-- Excerpt to read --
· · ·

I heard expert developers saying they could read *Unit tests and be able to tell immediately whether they were TDD tests or not. TDD tests are richer by nature they told us because they are more tightly coupled to the code. I thought that there is potential there for senior developers to read the tests to help critique constructively and find potential weak spots. One could have a developer outside of the pair that has been working read the tests as a type of test audit or editorial review.
The emergence of a possible test smell: “If we have to look at the code to explain the program, are we missing a test?” prompted me to think of the potential for a catalog of test smells that reviewers could draw on. We look for bad “writing smells” using rules of grammar, spelling, etc. We could possibly develop something similar for using this style of review for our tests to complement the work that has already been done in the test automation area. This could involve reading the tests to find “grammatical” errors in the tests.

I still think there is a lot of potential to use tests as documentation, but it isn’t necessarily as simple as taking the tests we seem to be writing today and making them into project documentation in their original form. I encourage developers and testers to look at tests as documentation, and to think about how to use them to possibly replace wasteful documentation.

I learned a lot from the workshop, and it changed my thinking about tests as documentation. I’m personally thinking more about the “test the tests” idea than using tests as project documentation right now.

Jonathan Kohl

· · ·

-- Dataset --

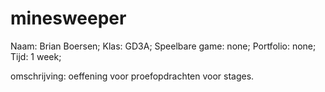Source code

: # minesweeper

Naam: Brian Boersen;
Klas: GD3A;
Speelbare game: none;
Portfolio: none;
Tijd: 1 week;

omschrijving: oeffening voor proefopdrachten voor stages.  
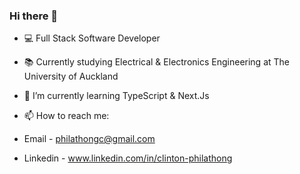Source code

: ### Hi there 👋

- 💻 Full Stack Software Developer 
- 📚 Currently studying Electrical & Electronics Engineering at The University of Auckland
- 🌱 I’m currently learning TypeScript & Next.Js
- 📫 How to reach me: 


- Email - philathongc@gmail.com
- Linkedin - www.linkedin.com/in/clinton-philathong
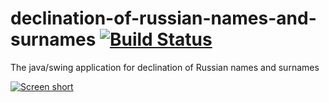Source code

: declination-of-russian-names-and-surnames [![Build Status](https://secure.travis-ci.org/javadev/Declination-of-Russian-names-and-surnames.png)](https://travis-ci.org/javadev/Declination-of-Russian-names-and-surnames)
=========================================

The java/swing application for declination of Russian names and surnames

[![Screen short](https://raw.github.com/javadev/declination-of-russian-names-and-surnames/master/declination-of-names.png)](https://github.com/javadev/Declination-of-Russian-names-and-surnames/)
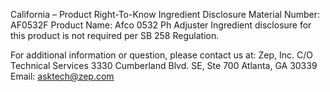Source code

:  
 
 
California – Product Right-To-Know Ingredient Disclosure 
Material Number: AF0532F 
Product Name: Afco 0532 Ph Adjuster 
Ingredient disclosure for this product is not required per SB 258 Regulation. 
 
For additional information or question, please contact us at: 
Zep, Inc. 
C/O Technical Services 
3330 Cumberland Blvd. SE, Ste 700 
Atlanta, GA 30339 
Email: asktech@zep.com 
 
 
 
 
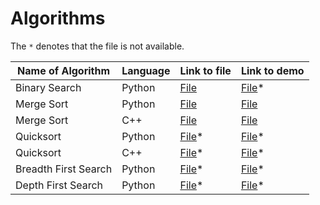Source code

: # Algorithms

The `*` denotes that the file is not available.

Name of Algorithm | Language | Link to file | Link to demo 
------------------|----------|--------------|--------------
Binary Search | Python | [File](python/searching/binarysearch.py) | [File](python/searching/binarysearch_demo.py)*
Merge Sort | Python | [File](python/sorting/merge_sort.py) | [File](python/sorting/merge_sort_demo.py)
Merge Sort | C++ | [File](cpp/sorting/mergesort.cpp) | [File](https://github.com/advaithm582/algorithms/releases/tag/2021.11.15)
Quicksort | Python | [File](python/sorting/quicksort.py)* | [File](python/sorting/quicksort.py)*
Quicksort | C++ | [File](cpp/sorting/quicksort.cpp)* | [File]()*
Breadth First Search | Python | [File](python/graph/bfs.py)* | [File](python/graph/bfs_demo.py)*
Depth First Search | Python | [File](python/graph/dfs.py)* | [File](python/graph/dfs_demo.py)*
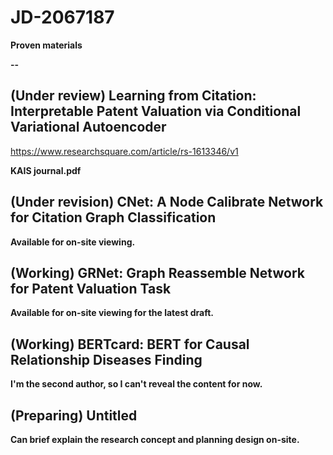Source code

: # JD-2067187
**Proven materials**

**--**

## (Under review) Learning from Citation: Interpretable Patent Valuation via Conditional Variational Autoencoder

https://www.researchsquare.com/article/rs-1613346/v1

**KAIS journal.pdf**

## (Under revision) CNet: A Node Calibrate Network for Citation Graph Classification

**Available for on-site viewing.**


## (Working) GRNet: Graph Reassemble Network for Patent Valuation Task

**Available for on-site viewing for the latest draft.**


## (Working) BERTcard: BERT for Causal Relationship Diseases Finding

**I'm the second author, so I can't reveal the content for now.**


## (Preparing) Untitled

**Can brief explain the research concept and planning design on-site.**
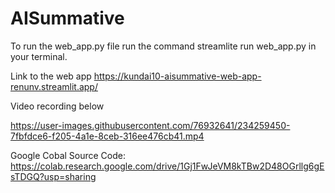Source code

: # AISummative
To run the web_app.py file run the command streamlite run web_app.py in your terminal.

Link to the web app
https://kundai10-aisummative-web-app-renunv.streamlit.app/

Video recording below



https://user-images.githubusercontent.com/76932641/234259450-7fbfdce6-f205-4a1e-8ceb-316ee476cb41.mp4

Google Cobal Source Code:
https://colab.research.google.com/drive/1Gj1FwJeVM8kTBw2D48OGrllg6gEsTDGQ?usp=sharing
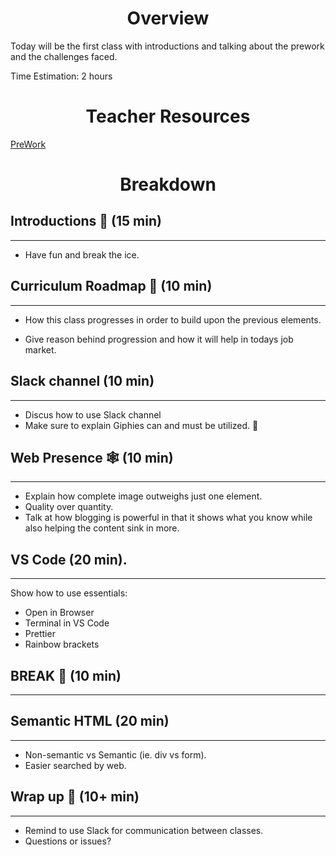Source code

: <h1 align="center">Overview</h1>

Today will be the first class with introductions and talking about the prework and the challenges faced.

Time Estimation: 2 hours

<h1 align="center">Teacher Resources</h1>

[PreWork](https://github.com/Vets-Who-Code/prework)

<h1 align="center">Breakdown</h1>

## **Introductions** 👋 (15 min)

---

- Have fun and break the ice.

## **Curriculum Roadmap** 🚗 (10 min)

---

- How this class progresses in order to build upon the previous elements.

- Give reason behind progression and how it will help in todays job market.

## **Slack channel** (10 min)

---

- Discus how to use Slack channel
- Make sure to explain Giphies can and must be utilized. 🤣

## **Web Presence** 🕸️ (10 min)

---

- Explain how complete image outweighs just one element.
- Quality over quantity.
- Talk at how blogging is powerful in that it shows what you know while also helping the content sink in more.

## **VS Code** (20 min).

---

Show how to use essentials:

- Open in Browser
- Terminal in VS Code
- Prettier
- Rainbow brackets

## **BREAK** 🥂 (10 min)

---

## **Semantic HTML** (20 min)

---

- Non-semantic vs Semantic (ie. div vs form).
- Easier searched by web.

## **Wrap up** 👋 (10+ min)

---

- Remind to use Slack for communication between classes.
- Questions or issues?

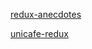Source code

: [redux-anecdotes](https://github.com/jupste/fullstack-kurssi2019/tree/master/part6/redux-anecdotes)

[unicafe-redux](https://github.com/jupste/fullstack-kurssi2019/tree/master/part6/unicafe-redux)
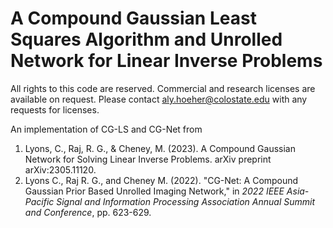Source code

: # A Compound Gaussian Least Squares Algorithm and Unrolled Network for Linear Inverse Problems
All rights to this code are reserved. Commercial and research licenses are available on request. Please contact aly.hoeher@colostate.edu with any requests for licenses.

An implementation of CG-LS and CG-Net from 
  1. Lyons, C., Raj, R. G., & Cheney, M. (2023). A Compound Gaussian Network for Solving Linear Inverse Problems. arXiv preprint arXiv:2305.11120.
  2. Lyons C., Raj R. G., and Cheney M. (2022). "CG-Net: A Compound Gaussian Prior Based Unrolled Imaging Network," in *2022 IEEE Asia-Pacific Signal and Information Processing Association Annual Summit and Conference*, pp. 623-629.
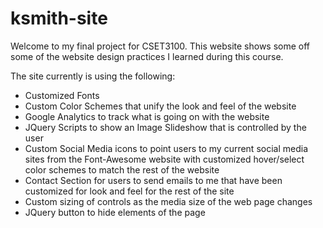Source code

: # ksmith-site
Welcome to my final project for CSET3100. This website shows some off some of the website design practices I learned during this course.

The site currently is using the following:
- Customized Fonts
- Custom Color Schemes that unify the look and feel of the website
- Google Analytics to track what is going on with the website
- JQuery Scripts to show an Image Slideshow that is controlled by the user
- Custom Social Media icons to point users to my current social media sites from the Font-Awesome website with customized hover/select color schemes to match the rest of the website
- Contact Section for users to send emails to me that have been customized for look and feel for the rest of the site
- Custom sizing of controls as the media size of the web page changes
- JQuery button to hide elements of the page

· · ·

-- To do --
A: In the excerpt on tests as documentation, what did expert developers say they could tell immediately by reading unit tests?
B: Write out the passage of the excerpt on tests as documentation from "The emergence of" to "in the tests.".

-- Answers to each task --
A: Whether the tests were TDD tests or not.

B:
The emergence of a possible test smell: “If we have to look at the code to explain the program, are we missing a test?” prompted me to think of the potential for a catalog of test smells that reviewers could draw on. We look for bad “writing smells” using rules of grammar, spelling, etc. We could possibly develop something similar for using this style of review for our tests to complement the work that has already been done in the test automation area. This could involve reading the tests to find “grammatical” errors in the tests.